The web front is not as sad, as long as you know how to setup a web server you can still drop scripts in a cgi-bin folder and go with it.

Web backends for small-scale applications are doable still with PHP, Python, … though frontend is a completely different matter. Nowadays all “has to” be JavaScript intensive, React! Angular! which means that most resources available work under that premise.

A CSS framework that does not require you to setup npm, bower or another tool of the day is rare to be seen. Some frameworks that did not presume a bloated frontend before do so now, raising concern about the future of the non-react-non-angular builds. Maybe Bulma CSS might be an exception, no javascript at all, so not all is lost.

Truth be told, on the web front, there is nothing as easy and straightforward than server side rendered content. Specially if you are on PHP or Python.

There are some promises of rapid application development which, IMHO, are just that: promises. Rapid prototyping would be a more adequate wording.

  • OpenXava, not much to say. You simply need to really understand Java to go further from the basics. And “really understand Java” is not “amateur development”.
  • Apache Isis, I personally like it’s philosophy a lot. But has the same issue as OpenXava: you really need to understand Java.
  • CUBA Platform, I also happen to like it a lot. You can probably go further than with OpenXava or Isis without knowing a lot of Java, but it’s still Java. furthermore, it has that ugly project structure that came from GWT days where you need to work with three separate modules for every “module” of you app: client, shared, server. That might improve when they move to Vaadin >10, though it’s not in the horizon.

Java options basically all have the same issue for the amateur developer: once you need to move from “prototype” to the next stage you really need to understand what’s going on under the hood, and that in Java is not easy.

There are quite a few more, but I’ll skip them as the point would be the same: there’s nothing which will allow you to reliably build a simple CRUD / Line-Of-Business application without having to take care of a lot of infrastucture stuff like databases, web servers, etc.

Invasion of subscription model

I lied on my last paragraph. There is. WaveMaker, Microsoft PowerApps, Google AppMaker, … there is a plethora of low-code / no-code solutions out there. But:

  • They are, generaly, cloud based or with super-expensive on-premises options.
  • They are subscription based and with per-user pricing models.
  • They use propietary technologies which is the worst lock-in you can voluntarily subject yourself to.
  • The moment you need to do something out of “the normal” you will either not be able to do it, end up writting Java, or having to deploy something somewhere and call it via REST.

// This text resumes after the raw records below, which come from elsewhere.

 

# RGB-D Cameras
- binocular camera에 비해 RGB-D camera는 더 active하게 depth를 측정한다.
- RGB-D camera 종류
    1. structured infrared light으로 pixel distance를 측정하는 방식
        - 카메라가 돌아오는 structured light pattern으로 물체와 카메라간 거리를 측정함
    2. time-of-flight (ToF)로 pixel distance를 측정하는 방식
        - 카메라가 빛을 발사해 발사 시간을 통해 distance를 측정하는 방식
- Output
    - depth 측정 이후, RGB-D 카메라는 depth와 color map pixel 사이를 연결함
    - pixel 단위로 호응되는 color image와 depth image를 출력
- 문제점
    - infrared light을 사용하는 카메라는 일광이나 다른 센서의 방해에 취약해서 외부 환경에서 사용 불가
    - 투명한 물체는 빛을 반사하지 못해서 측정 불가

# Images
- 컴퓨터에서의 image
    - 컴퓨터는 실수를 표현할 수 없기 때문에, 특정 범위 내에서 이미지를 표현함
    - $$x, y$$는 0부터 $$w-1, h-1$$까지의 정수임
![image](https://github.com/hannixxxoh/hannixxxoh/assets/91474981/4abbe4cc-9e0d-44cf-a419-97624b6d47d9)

But, more importantly, you can’t fire that up 20 years from now and expect it to “just work” and be able to print some reports. Even if you pay for the applicable subscription fee for 20 years, I doubt you’d get there without any code changes, etc.

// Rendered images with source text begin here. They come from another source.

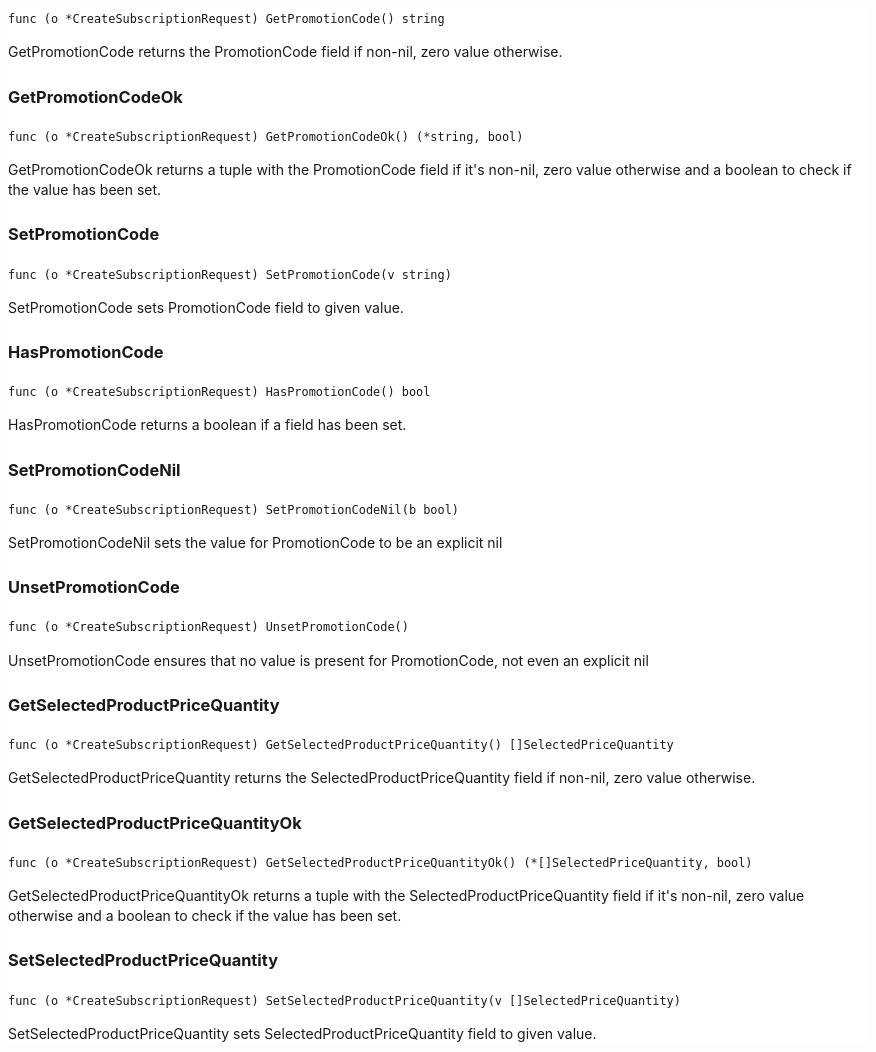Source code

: `func (o *CreateSubscriptionRequest) GetPromotionCode() string`

GetPromotionCode returns the PromotionCode field if non-nil, zero value otherwise.

### GetPromotionCodeOk

`func (o *CreateSubscriptionRequest) GetPromotionCodeOk() (*string, bool)`

GetPromotionCodeOk returns a tuple with the PromotionCode field if it's non-nil, zero value otherwise
and a boolean to check if the value has been set.

### SetPromotionCode

`func (o *CreateSubscriptionRequest) SetPromotionCode(v string)`

SetPromotionCode sets PromotionCode field to given value.

### HasPromotionCode

`func (o *CreateSubscriptionRequest) HasPromotionCode() bool`

HasPromotionCode returns a boolean if a field has been set.

### SetPromotionCodeNil

`func (o *CreateSubscriptionRequest) SetPromotionCodeNil(b bool)`

 SetPromotionCodeNil sets the value for PromotionCode to be an explicit nil

### UnsetPromotionCode
`func (o *CreateSubscriptionRequest) UnsetPromotionCode()`

UnsetPromotionCode ensures that no value is present for PromotionCode, not even an explicit nil
### GetSelectedProductPriceQuantity

`func (o *CreateSubscriptionRequest) GetSelectedProductPriceQuantity() []SelectedPriceQuantity`

GetSelectedProductPriceQuantity returns the SelectedProductPriceQuantity field if non-nil, zero value otherwise.

### GetSelectedProductPriceQuantityOk

`func (o *CreateSubscriptionRequest) GetSelectedProductPriceQuantityOk() (*[]SelectedPriceQuantity, bool)`

GetSelectedProductPriceQuantityOk returns a tuple with the SelectedProductPriceQuantity field if it's non-nil, zero value otherwise
and a boolean to check if the value has been set.

### SetSelectedProductPriceQuantity

`func (o *CreateSubscriptionRequest) SetSelectedProductPriceQuantity(v []SelectedPriceQuantity)`

SetSelectedProductPriceQuantity sets SelectedProductPriceQuantity field to given value.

When integrating those tools, you will probably end up with a serverless function, because it’s the easiest thing to deploy. Or a Kubernetes cluster, or anything else. You will be introducing cross dependencies and points of failure which you will then need to monitor and care about. Now imagine having to put that up again in 10 years because a court order asks for some records only avaiable in that (then in the future) legacy system.

Conclusions

I really believe there’s a space for such tools to come back to the front lines of application development. Applications that can run on their own either on the desktop or sandboxed in a browser but that do not require an infrastructure setup more than you need a monitor.

Just as I also believe that the next economic crisis (soon to come) will end with lots of the current subscription based businesses moving companies back to things whose operation do not rely on being able to pay the next month’s fee.